## EXCERPT PROVIDED

CICO is the hoary old acronym used to designate the Calories-In-Calories-Out nutritional paradigm. It is pure bunk, and I can prove this with a simple example. Does anyone in their right mind think that, say, the nutrition provided by 2000 calories of sugar is precisely equal to that of 2000 calories of beef?
Didn't think so. To be sure the above is an obviously nonsensical comparison, but nevertheless it's taken as gospel by most of the public and the medical establishment. The major problem with this mindset is that we humans do not have a steam engine in our innards that is "burning" the food we eat. What we do have is a metabolism that chemically processes the macro-nutrients of fat, protein, and carbohydrates differently. Radically different in fact, to put it as mildly as possible. At the extreme high end, it is true that one can eat too much of anything. 6000 calories of steak and eggs will put weight on you for sure, but it won't send you into autoimmune overdrive as 6K calories of carbs. The big catch is that it is difficult to eat that much highly satiating protein and fat and therefore it limits such activity greatly.
It is best to think of food intake as "volume" not calories. If one is in fact eating very nutritionally and energy dense food, such as meat, then the volume of that intake will be much lower than what is "normal" on the wretched Standard American Diet. It is easily possible that one can nearly starve on, say, 700 grams of junk food and quite dramatically thrive on 700 grams of protein and fat. As previously stated, this process is strongly abetted by the fact that consuming protein and fat results in much higher satiety signals from the old gray matter. Some aver that a very low carb way of eating is a "fasting mimicking" situation. To whatever extent that is true, it is a thing much to be desired.

## DATASET CONTENT
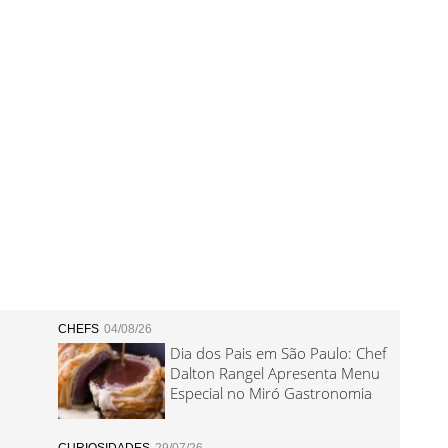
CHEFS
04/08/26
Dia dos Pais em São Paulo: Chef
Dalton Rangel Apresenta Menu
Especial no Miró Gastronomia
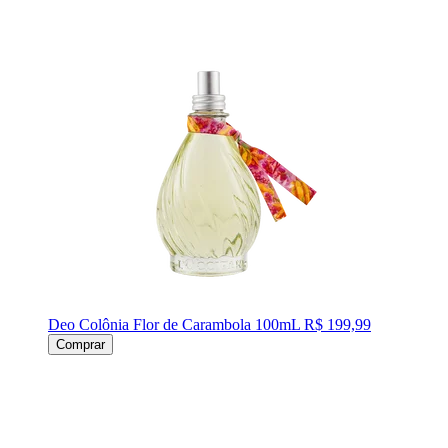
Deo Colônia Flor de Carambola 100mL
R$ 199,99
Comprar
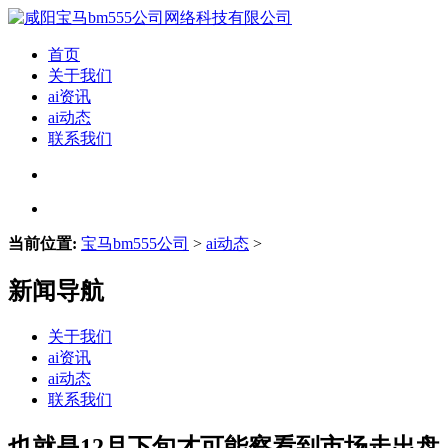
首页
关于我们
ai资讯
ai动态
联系我们
当前位置:
宝马bm555公司
>
ai动态
>
新闻导航
关于我们
ai资讯
ai动态
联系我们
也就是12月下旬才可能察看到市场走出盘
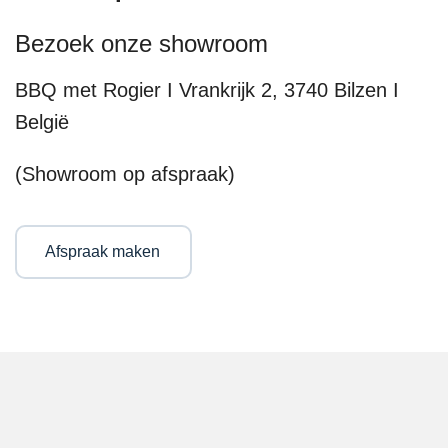
Bezoek onze showroom
BBQ met Rogier I Vrankrijk 2, 3740 Bilzen I
België
(Showroom op afspraak)
Afspraak maken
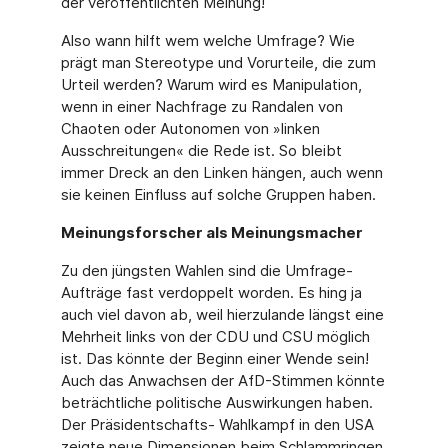
der veröffentlichten Meinung!
Also wann hilft wem welche Umfrage? Wie
prägt man Stereotype und Vorurteile, die zum
Urteil werden? Warum wird es Manipulation,
wenn in einer Nachfrage zu Randalen von
Chaoten oder Autonomen von »linken
Ausschreitungen« die Rede ist. So bleibt
immer Dreck an den Linken hängen, auch wenn
sie keinen Einfluss auf solche Gruppen haben.
Meinungsforscher als Meinungsmacher
Zu den jüngsten Wahlen sind die Umfrage-
Aufträge fast verdoppelt worden. Es hing ja
auch viel davon ab, weil hierzulande längst eine
Mehrheit links von der CDU und CSU möglich
ist. Das könnte der Beginn einer Wende sein!
Auch das Anwachsen der AfD-Stimmen könnte
beträchtliche politische Auswirkungen haben.
Der Präsidentschafts- Wahlkampf in den USA
zeigte neue Dimensionen beim Schlammringen.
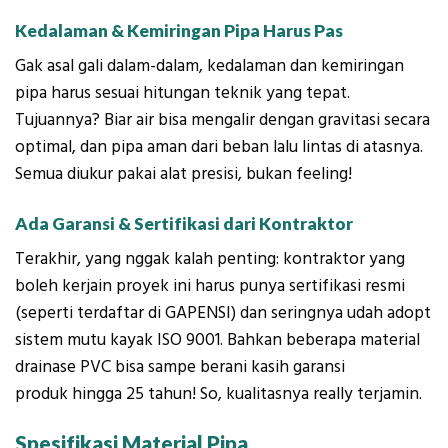
Kedalaman & Kemiringan Pipa Harus Pas
Gak asal gali dalam-dalam, kedalaman dan kemiringan
pipa harus sesuai hitungan teknik yang tepat.
Tujuannya? Biar air bisa mengalir dengan gravitasi secara
optimal, dan pipa aman dari beban lalu lintas di atasnya.
Semua diukur pakai alat presisi, bukan feeling!
Ada Garansi & Sertifikasi dari Kontraktor
Terakhir, yang nggak kalah penting: kontraktor yang
boleh kerjain proyek ini harus punya sertifikasi resmi
(seperti terdaftar di GAPENSI) dan seringnya udah adopt
sistem mutu kayak ISO 9001. Bahkan beberapa material
drainase PVC bisa sampe berani kasih garansi
produk hingga 25 tahun! So, kualitasnya really terjamin.
Spesifikasi Material Pipa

## REQUIRED ACTION
Translate into Spanish this sentence from the text on the CICO nutritional paradigm: "It is best to think of food intake as "volume" not calories." The listing above comes from a different source than the text.

## ANSWER AREA
Es mejor pensar en la ingesta de alimentos como «volumen» y no como calorías.